Given passage —
........

The European Commission welcomed the European Parliament’s adoption of the new regulation on the Generalised Scheme of Preferences (GSP). The vote is considered the final step before the system enters into force on January 1, 2027.

European Parliament approves new GSP scheme for developing countries

The new GSP will apply reduced or zero customs duties on imports from 65 developing countries over the next 10 years. The regulation aims to reduce poverty and support sustainable development, particularly in least developed countries. In the current environment of increasing global uncertainty, the importance of the system has further increased.

As one of the core instruments of EU trade policy, the updated GSP will continue the “Everything But Arms” (EBA) initiative. Under this scheme, all products (except arms and ammunition) from the world’s least developed countries will continue to benefit from full duty-free access. This measure, introduced nearly 25 years ago, will continue indefinitely for the most vulnerable economies.

........

Tasks to perform —
1. List every number written in digits in the article on the EU's new GSP scheme.
2. Carry on the article about the EU's new GSP scheme, starting after its final sentence.

........

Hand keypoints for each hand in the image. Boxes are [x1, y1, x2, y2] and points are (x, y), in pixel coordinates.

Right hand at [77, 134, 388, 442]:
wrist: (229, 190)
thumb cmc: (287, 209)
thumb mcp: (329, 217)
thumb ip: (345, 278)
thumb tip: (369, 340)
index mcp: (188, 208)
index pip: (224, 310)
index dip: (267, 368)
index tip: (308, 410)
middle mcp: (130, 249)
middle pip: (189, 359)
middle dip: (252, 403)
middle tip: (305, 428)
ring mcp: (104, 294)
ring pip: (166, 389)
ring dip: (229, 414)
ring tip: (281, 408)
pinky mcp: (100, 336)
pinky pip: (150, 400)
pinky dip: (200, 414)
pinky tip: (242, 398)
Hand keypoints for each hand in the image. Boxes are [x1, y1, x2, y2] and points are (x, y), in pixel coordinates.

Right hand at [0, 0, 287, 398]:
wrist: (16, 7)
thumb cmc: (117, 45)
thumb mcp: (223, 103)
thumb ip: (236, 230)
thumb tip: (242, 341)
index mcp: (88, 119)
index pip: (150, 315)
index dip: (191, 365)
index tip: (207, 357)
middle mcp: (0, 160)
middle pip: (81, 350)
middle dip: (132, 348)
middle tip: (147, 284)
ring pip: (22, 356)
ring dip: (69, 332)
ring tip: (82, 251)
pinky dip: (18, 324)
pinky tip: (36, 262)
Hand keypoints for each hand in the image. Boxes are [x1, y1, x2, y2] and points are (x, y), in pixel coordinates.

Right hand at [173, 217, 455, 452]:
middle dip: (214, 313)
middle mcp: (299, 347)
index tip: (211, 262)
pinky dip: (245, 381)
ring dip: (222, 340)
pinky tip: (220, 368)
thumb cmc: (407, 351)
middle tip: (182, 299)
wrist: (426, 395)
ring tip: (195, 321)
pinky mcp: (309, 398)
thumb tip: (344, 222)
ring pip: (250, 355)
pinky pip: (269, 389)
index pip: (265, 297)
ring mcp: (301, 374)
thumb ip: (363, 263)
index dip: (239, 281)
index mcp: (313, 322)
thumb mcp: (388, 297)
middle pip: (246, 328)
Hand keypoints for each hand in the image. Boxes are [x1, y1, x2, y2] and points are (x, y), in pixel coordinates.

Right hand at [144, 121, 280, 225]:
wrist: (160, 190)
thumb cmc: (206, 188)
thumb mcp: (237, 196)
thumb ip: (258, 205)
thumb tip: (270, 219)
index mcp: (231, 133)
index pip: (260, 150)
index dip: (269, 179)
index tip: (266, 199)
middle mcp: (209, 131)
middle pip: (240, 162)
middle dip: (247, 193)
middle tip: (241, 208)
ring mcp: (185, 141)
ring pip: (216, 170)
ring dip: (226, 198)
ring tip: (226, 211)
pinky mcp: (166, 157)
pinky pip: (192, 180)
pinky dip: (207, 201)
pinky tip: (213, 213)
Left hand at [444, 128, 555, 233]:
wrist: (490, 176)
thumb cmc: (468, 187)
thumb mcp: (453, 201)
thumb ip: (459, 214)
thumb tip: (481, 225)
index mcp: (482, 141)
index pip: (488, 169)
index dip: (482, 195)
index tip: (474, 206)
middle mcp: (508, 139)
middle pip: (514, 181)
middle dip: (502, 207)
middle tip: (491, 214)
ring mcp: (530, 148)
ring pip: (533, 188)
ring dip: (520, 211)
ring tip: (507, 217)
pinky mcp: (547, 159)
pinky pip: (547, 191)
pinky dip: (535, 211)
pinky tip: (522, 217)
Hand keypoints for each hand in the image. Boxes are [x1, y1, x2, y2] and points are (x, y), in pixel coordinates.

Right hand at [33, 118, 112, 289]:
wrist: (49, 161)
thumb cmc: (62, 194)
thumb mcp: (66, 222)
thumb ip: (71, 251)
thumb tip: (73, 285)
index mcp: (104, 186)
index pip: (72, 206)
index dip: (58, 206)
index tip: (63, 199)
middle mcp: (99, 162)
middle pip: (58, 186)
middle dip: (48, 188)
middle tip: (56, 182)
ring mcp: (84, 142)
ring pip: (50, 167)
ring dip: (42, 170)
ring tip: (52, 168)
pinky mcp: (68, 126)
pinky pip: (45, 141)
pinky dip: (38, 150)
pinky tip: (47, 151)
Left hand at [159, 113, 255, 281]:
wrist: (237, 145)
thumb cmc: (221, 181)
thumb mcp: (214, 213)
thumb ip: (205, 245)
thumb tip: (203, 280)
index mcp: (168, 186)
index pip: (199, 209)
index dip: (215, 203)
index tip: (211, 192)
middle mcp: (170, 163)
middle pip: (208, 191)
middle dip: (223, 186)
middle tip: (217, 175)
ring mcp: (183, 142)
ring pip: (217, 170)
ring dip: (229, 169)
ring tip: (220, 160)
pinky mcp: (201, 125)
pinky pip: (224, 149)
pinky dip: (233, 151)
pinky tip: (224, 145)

........

Answers for this exercise —
1. 1, 2027, 65, 10, 25

2.
The new regulation also strengthens accountability by linking trade benefits more closely to criteria such as human rights, labour standards, climate and environment, and good governance. Monitoring mechanisms are reinforced, transparency is increased, and the link between trade preferences and international obligations is strengthened.

In this framework, the number of international conventions that beneficiary countries must comply with has been expanded, while a fast withdrawal mechanism is introduced to allow the suspension of preferences in cases of serious and systematic violations of these conventions.

On the other hand, the new GSP also includes measures to protect EU producers. Accordingly, if imports of certain products significantly exceed the 10-year average, the EU may suspend preferential tariffs for the remainder of the year. In addition, tariff rate quotas (TRQs) may be introduced for the following year to help maintain market balance.